It seems Plouffe was actually asked a question about whether and how the unemployment rate would impact the Presidential race. He replied by claiming that the number itself wouldn’t impact people’s votes. In other words, Plouffe himself didn’t initially establish the political context. Plouffe then launched into a discussion about how the anemic recovery is experienced by people on a personal level. It was in that context that Plouffe reiterated that people won’t vote based on the numer alone.
You can accuse Plouffe of being wrong in claiming that people won’t vote based on the percentage of unemployed — I tend to think it may loom in people’s minds. You can argue that it was a misstep in that the quote does sound tone-deaf when reproduced without the surrounding context, and it’s understandable why people would see it as insensitive when viewed without that context.
But as Dave Weigel notes, the quote in isolation is widely being distorted in the media as a sign that Obama’s advisers have their heads in the sand about the economy.
Except that the transcript Sargent includes actually proves that Plouffe does have his head in the sand about the economy. After explaining that people don’t think of the economy in terms of unemployment numbers or GDP (I agree), he claims that people are actually feeling better about the economy.
The average American does not view the economy through the prism of GDP or unemployment rates or even monthly jobs numbers.
In fact, those terms very rarely pass their lips. So it’s a very one-dimensional view. They view the economy through their own personal prism. You see, people’s — people’s attitude towards their own personal financial situation has actually improved over time. You know, they’re still concerned about the long-term economic future of the country, but it’s things like “My sister was unemployed for six months and was living in my basement and now she has a job.”

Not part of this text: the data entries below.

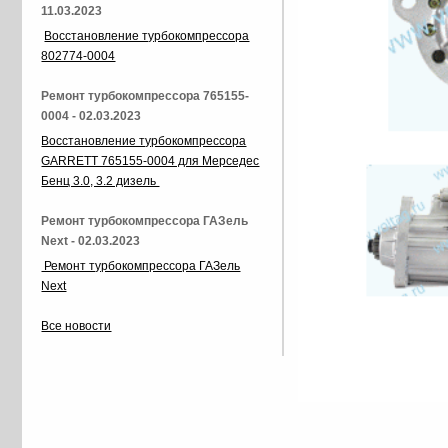
11.03.2023
Восстановление турбокомпрессора
802774-0004
Ремонт турбокомпрессора 765155-
0004 - 02.03.2023
Восстановление турбокомпрессора
GARRETT 765155-0004 для Мерседес
Бенц 3.0, 3.2 дизель
Ремонт турбокомпрессора ГАЗель
Next - 02.03.2023
Ремонт турбокомпрессора ГАЗель
Next
Все новости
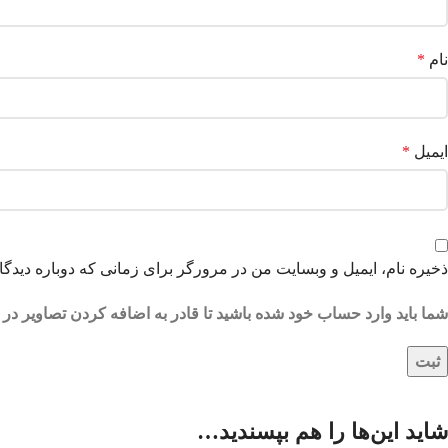
نام
*
ایمیل
*
ذخیره نام، ایمیل و وبسایت من در مرورگر برای زمانی که دوباره دیدگ
شما باید وارد حساب خود شده باشید تا قادر به اضافه کردن تصاویر در 
شاید این‌ها را هم بپسندید…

There’s a — a “help wanted” sign. You know, the local diner was a little busier this week. Home Depot was a little busier. These are the ways people talk about the economy. [my emphasis]
Problem is, there’s a way to measure people’s attitude about their own personal situation, and it is not improving. Two key measures of consumer confidence, at least, show people’s attitude about their own personal situation has declined in the last month.
The consumer-sentiment gauge fell to 71.5 at the end of June from 74.3 in May. A preliminary June reading had pegged sentiment at 71.8.
The sentiment reading, which covers how consumers view their personal finances as well as business and buying conditions, averaged about 87 in the year before the start of the most recent recession.
Earlier this week, a separate report showed that consumer confidence fell in June to the worst level in eight months on concerns about employment and income.
The Conference Board’s consumer-confidence index fell to 58.5 for the month from an upwardly revised 61.7 in May. Generally, when the economy is growing at a good clip, confidence readings are at 90 and above.
Now, consumer confidence may well turn around, and it has been going up with small hints of a turnaround. But it is not up right now–the Conference Board survey is worse than it has been for months.
Look, I’m not trying to make it easy for Mitt Romney to attack Barack Obama. But at every turn, the Administration does seem deaf to the complaints of ordinary people. Mitt’s no more in touch with those complaints, I’m sure. But that doesn’t mean Obama and his aides don’t have to start listening to the pain of real people.